By Sam Unsted and Celeste Perri

(Bloomberg) Good morning. The impeachment process took a step forward, British election campaigning took a step up and Christine Lagarde has stepped into her new role. Here’s what’s moving markets.

Impeachment

U.S. lawmakers voted to move to the public phase of the inquiry targeting President Donald Trump, putting him on a path towards becoming only the third president to be impeached. The House voted almost entirely along party lines and all Republicans voted nay, indicating that while Trump’s presidency is on its most treacherous ground yet, getting the Republican-controlled Senate to ultimately back removing him from office should he face trial there is going to be a very tall order. There’s a long way to go yet, but the partisanship and rancor was on full display and there’s no reason to think that’ll ease as the inquiry progresses.

Elites

Labour leader Jeremy Corbyn set out his stall for the U.K.’s election on Thursday, detailing plans for re-nationalization, attacking the “elite” and railing against Prime Minister Boris Johnson with claims the National Health Service will be fair game for U.S. companies in a trade deal Trump says will be tough to get done. On Friday, Nigel Farage’s Brexit Party will get its campaign started and the question will be whether they will field candidates everywhere or, in an attempt to strengthen Johnson and the Tories, they will step back to consolidate the Brexiteer vote with the Conservatives.

New Boss

Christine Lagarde starts her new gig atop the European Central Bank with a predictably long list of challenges to face and she’ll be the only woman in the room for the first few weeks. The tools she has at her disposal to implement effective monetary policy, in particular negative rates, may be falling out of favor before she’s even had the chance to get her feet under the desk and fellow policymakers are already warning about the side effects of the strategy the bank is pursuing. All in all, she’s going to have a tough job on her hands to boost the euro.

Trade Venue

The U.S. and China are still seeking a new place to sign the first phase of the trade deal the pair are working towards, which Trump says remains entirely on track and which China cast doubt upon on Thursday.

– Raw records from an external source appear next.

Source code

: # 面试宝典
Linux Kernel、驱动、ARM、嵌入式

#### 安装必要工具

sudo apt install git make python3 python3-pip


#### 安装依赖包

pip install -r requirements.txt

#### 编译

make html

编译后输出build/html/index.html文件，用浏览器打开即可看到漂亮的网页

Any further, more concrete doubts arising that this first phase will get signed may well take the wind out of stock markets, so watch for anything further on that front. Those doubts, plus rising output from Saudi Arabia and swelling American crude stockpiles, has put oil on track for its biggest weekly drop in a month.

Coming Up…

Asian stocks were mixed on Friday and European futures are pointing to slightly higher open after a fall on Thursday, with markets digesting the latest on trade, better-than-expected Chinese manufacturing data and with the jobs report ahead in the U.S. Manufacturing data is due for both the U.K. and the U.S. later and it’s a much quieter earnings day, topped by two Danish names in insulin maker Novo Nordisk A/S and lender Danske Bank A/S.